Nicolas Dupont-Aignan et Eric Zemmour représentait pareillement un accompagnement de Marine Le Pen, d’où là encore leur mise de côté, avec 700 000 et un peu plus de 2 millions de voix.

Pareillement, ne formaient qu’un appendice de la tendance exprimée par Jean-Luc Mélenchon Fabien Roussel (PCF), avec 700 000 voix, Philippe Poutou (NPA) avec 250 000 voix, Nathalie Arthaud (LO) avec 200 000 voix.

Jean Lassalle, avec un million de voix, ne représente quant à lui qu’une anecdote provinciale sans contenu autre que le pittoresque électoral. Mais il montre justement, avec un tel score, que les élections se consomment.

Et toute consommation implique une forme de rationalisation, d’où les consommations majeures en trois courants et leurs variantes. Et c’est passager, car la tendance sera forcément, comme aux États-Unis, à une structuration plus avancée de toutes ces variantes, autour de deux blocs.

Aux États-Unis il y a des primaires, avec les républicains unissant ainsi depuis les anarcho-capitalistes jusqu’aux conservateurs nationalistes protectionnistes, et les démocrates unissant depuis des forces se revendiquant de la gauche la plus radicale jusqu’au centre-gauche libéral.
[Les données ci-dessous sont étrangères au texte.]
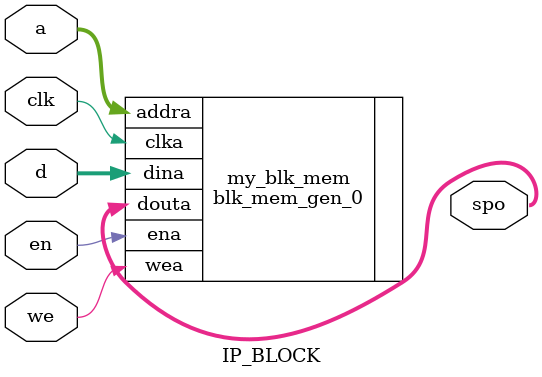
<source format=v>
`timescale 1ns / 1ps


module IP_BLOCK(
    input wire [3 : 0] a,
    input wire [7 : 0] d,
    input wire clk,
    input wire we,
    input wire en,
    output wire [7 : 0] spo
    );
blk_mem_gen_0   my_blk_mem (.addra(a),.clka(clk),.dina(d),.douta(spo),.ena(en),.wea(we));      	  	
endmodule

</source>
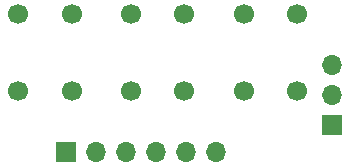
<source format=gts>
%TF.GenerationSoftware,KiCad,Pcbnew,(5.1.10)-1*%
%TF.CreationDate,2021-08-05T17:21:45+02:00*%
%TF.ProjectId,mp3_buttons_pcb,6d70335f-6275-4747-946f-6e735f706362,rev?*%
%TF.SameCoordinates,Original*%
%TF.FileFunction,Soldermask,Top*%
%TF.FilePolarity,Negative*%
%FSLAX46Y46*%
G04 Gerber Fmt 4.6, Leading zero omitted, Abs format (unit mm)*
G04 Created by KiCad (PCBNEW (5.1.10)-1) date 2021-08-05 17:21:45*
%MOMM*%
%LPD*%
G01*
G04 APERTURE LIST*
%ADD10C,1.700000*%
%ADD11R,1.700000X1.700000*%
%ADD12O,1.700000X1.700000*%
G04 APERTURE END LIST*
D10*
%TO.C,SW1*%
X179545860Y-103321980D03*
X179545860Y-109821980D03*
X184045860Y-103321980D03*
X184045860Y-109821980D03*
%TD*%
%TO.C,SW2*%
X193567440Y-109832280D03*
X193567440Y-103332280D03*
X189067440Y-109832280D03*
X189067440Y-103332280D03*
%TD*%
%TO.C,SW3*%
X198639040Y-103329600D03*
X198639040Y-109829600D03*
X203139040Y-103329600D03*
X203139040Y-109829600D03*
%TD*%
D11*
%TO.C,J1*%
X183591200Y-114985800D03*
D12*
X186131200Y-114985800D03*
X188671200Y-114985800D03*
X191211200Y-114985800D03*
X193751200Y-114985800D03*
X196291200Y-114985800D03*
%TD*%
D11*
%TO.C,J2*%
X206090520Y-112694720D03*
D12*
X206090520Y-110154720D03*
X206090520Y-107614720D03*
%TD*%
M02*

</source>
On va y tendre. En ce sens, la vie politique va connaître des mutations pour aller en ce sens. La France Insoumise de Jean-Luc Mélenchon, par exemple, sera obligé d’abandonner ses discours « utopiques » post-socialiste pour proposer, ce qui est déjà fait à demi-mot, un « capitalisme organisé ».

Mais cette tendance consommatrice qui se reflète ici dans un capitalisme victorieux, divisé en conservateurs traditionnels et modernistes sociaux, se heurte aux très violents conflits existant au sein des couches dominantes du capitalisme en crise, chacune essayant de faire privilégier sa propre option. Une armée française autonome, une armée française dans le cadre de l’Union Européenne, une armée française dans le cadre de l’OTAN… les options ne manquent pas, car la situation française est bien différente de celle, historiquement, de la superpuissance américaine.

La vie politique française s’américanise donc, car c’est le modèle d’un capitalisme installé… Mais en même temps, le capitalisme français n’a pas la stabilité du capitalisme américain. Cela promet une situation troublée politiquement.

Et ici, il faut souligner le rôle improductif, voire franchement néfaste de Jean-Luc Mélenchon et de son mouvement la France Insoumise. En se présentant comme le fer de lance d’un changement de l’intérieur de la société capitaliste, en réfutant le mouvement ouvrier au nom du populisme… il opère entièrement sur le terrain d’une polarisation entre conservateurs traditionnels et modernistes sociaux exigée par le capitalisme.

Son incapacité à dénoncer l’OTAN alors que celle-ci, et donc la France, est ouvertement partie prenante dans la guerre en Ukraine, le montre parfaitement : il y a alignement sur la continuité capitaliste.

Or, on ne peut pas relever du camp du prolétariat, contre la bourgeoisie, dans le cadre de la lutte des classes, et en même temps s’installer dans une tendance du capitalisme à intégrer les forces politiques, à les agglomérer dans son propre dispositif de renouvellement, de réimpulsion.

Pour qui veut le socialisme, l’intégration dans le capitalisme, c’est la désintégration. Le premier tour de l’élection présidentielle de 2022 souligne parfaitement cette dimension intégratrice. La question est désormais de savoir dans quelle mesure, et comment, la lutte de classes va faire sauter ce verrou historique.